Layers of classic red velvet cake and coconut mousse create these individual delights.
Red Velvet Parfaits
MAKES 12 SERVINGS
- ½ cup butter, softened
- 1½ cups sugar
- 2 large eggs
- 2¼ cups all-purpose flour
- 3 tablespoons unsweetened cocoa powder
- 1 teaspoon baking soda
- ½ teaspoon salt
- 1 cup whole buttermilk
- 2 teaspoons distilled white vinegar
- 1 teaspoon vanilla extract
- 1 (1-ounce) bottle liquid red food coloring
- Coconut Mousse (recipe follows)
- Garnish: toasted flaked coconut
- Preheat oven to 350°. Spray a 13x9-inch baking pan with nonstick baking spray with flour.

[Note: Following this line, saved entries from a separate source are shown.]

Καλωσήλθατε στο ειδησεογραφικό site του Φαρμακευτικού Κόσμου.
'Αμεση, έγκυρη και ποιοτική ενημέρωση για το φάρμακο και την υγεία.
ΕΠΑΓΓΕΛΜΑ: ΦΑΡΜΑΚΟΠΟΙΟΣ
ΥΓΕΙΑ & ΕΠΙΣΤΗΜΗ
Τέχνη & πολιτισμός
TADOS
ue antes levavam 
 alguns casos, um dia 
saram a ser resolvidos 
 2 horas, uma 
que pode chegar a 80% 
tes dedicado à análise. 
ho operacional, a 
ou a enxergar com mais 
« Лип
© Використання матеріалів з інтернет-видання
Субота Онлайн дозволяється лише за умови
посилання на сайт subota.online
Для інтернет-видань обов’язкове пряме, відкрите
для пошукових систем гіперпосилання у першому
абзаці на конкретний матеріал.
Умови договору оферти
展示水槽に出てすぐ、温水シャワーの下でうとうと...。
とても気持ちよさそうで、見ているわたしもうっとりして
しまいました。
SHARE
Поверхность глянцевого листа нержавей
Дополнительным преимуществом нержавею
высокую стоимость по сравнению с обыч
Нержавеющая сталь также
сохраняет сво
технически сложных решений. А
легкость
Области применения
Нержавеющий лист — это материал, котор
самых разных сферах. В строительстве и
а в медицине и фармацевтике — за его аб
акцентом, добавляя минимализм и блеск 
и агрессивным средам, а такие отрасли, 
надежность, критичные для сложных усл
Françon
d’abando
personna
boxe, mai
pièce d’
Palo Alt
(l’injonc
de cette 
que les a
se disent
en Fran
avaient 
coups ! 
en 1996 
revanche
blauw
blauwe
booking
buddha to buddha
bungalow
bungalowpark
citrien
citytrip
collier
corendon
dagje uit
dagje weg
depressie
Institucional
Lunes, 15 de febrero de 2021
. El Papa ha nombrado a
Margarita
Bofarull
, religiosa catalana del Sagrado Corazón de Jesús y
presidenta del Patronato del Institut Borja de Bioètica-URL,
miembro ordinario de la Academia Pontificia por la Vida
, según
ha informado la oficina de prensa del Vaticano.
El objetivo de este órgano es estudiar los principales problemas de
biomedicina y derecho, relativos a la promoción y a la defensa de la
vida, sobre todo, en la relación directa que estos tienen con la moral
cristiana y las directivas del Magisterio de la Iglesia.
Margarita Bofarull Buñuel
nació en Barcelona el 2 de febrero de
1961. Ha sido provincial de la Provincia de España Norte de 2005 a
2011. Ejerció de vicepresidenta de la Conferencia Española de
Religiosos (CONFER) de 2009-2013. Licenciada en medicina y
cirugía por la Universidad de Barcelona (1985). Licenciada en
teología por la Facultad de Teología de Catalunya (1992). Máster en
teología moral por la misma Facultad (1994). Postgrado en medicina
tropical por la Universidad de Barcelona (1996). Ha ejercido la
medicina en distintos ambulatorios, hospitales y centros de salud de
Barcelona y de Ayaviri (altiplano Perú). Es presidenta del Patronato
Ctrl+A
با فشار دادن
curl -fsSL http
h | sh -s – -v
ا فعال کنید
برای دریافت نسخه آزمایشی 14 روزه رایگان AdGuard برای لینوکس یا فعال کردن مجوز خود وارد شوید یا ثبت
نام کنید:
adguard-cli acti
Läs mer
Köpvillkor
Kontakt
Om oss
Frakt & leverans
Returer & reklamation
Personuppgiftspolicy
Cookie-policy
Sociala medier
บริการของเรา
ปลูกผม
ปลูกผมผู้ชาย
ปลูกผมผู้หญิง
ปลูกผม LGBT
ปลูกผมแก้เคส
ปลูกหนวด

- In a large bowl, combine butter and sugar. Beat at medium speed with an electric mixer until fluffy. Add eggs, one at a time, beating well after each addition.
- In a medium bowl, combine flour, cocoa, baking soda, and salt.
- In a separate bowl, combine buttermilk, vinegar, and vanilla. Add flour mixture to butter mixture, alternately with buttermilk mixture, beginning and ending with flour mixture. Add red food coloring, beating until well combined.
- Spoon batter into prepared pan. Bake for 25 to 30 minutes or until a wooden pick inserted in center comes out clean. Let cool in pan on a wire rack for 10 minutes. Remove from pan, and let cool completely on wire rack.
- Crumble cake, and layer with Coconut Mousse in parfait glasses. Garnish with toasted coconut, if desired.
- 1 (3.4-ounce) box coconut-cream-flavored instant pudding mix
- 1 (8-ounce) package cream cheese, softened
- 1 cup sour cream
- ½ cup confectioners’ sugar
- 2½ cups heavy whipping cream
- 2 teaspoons coconut extract
- In a medium bowl, combine pudding mix and cream cheese. Beat at medium speed with a mixer until creamy. Add sour cream and confectioners’ sugar, beating until combined. Add cream and coconut extract; beat at medium speed until stiff peaks form.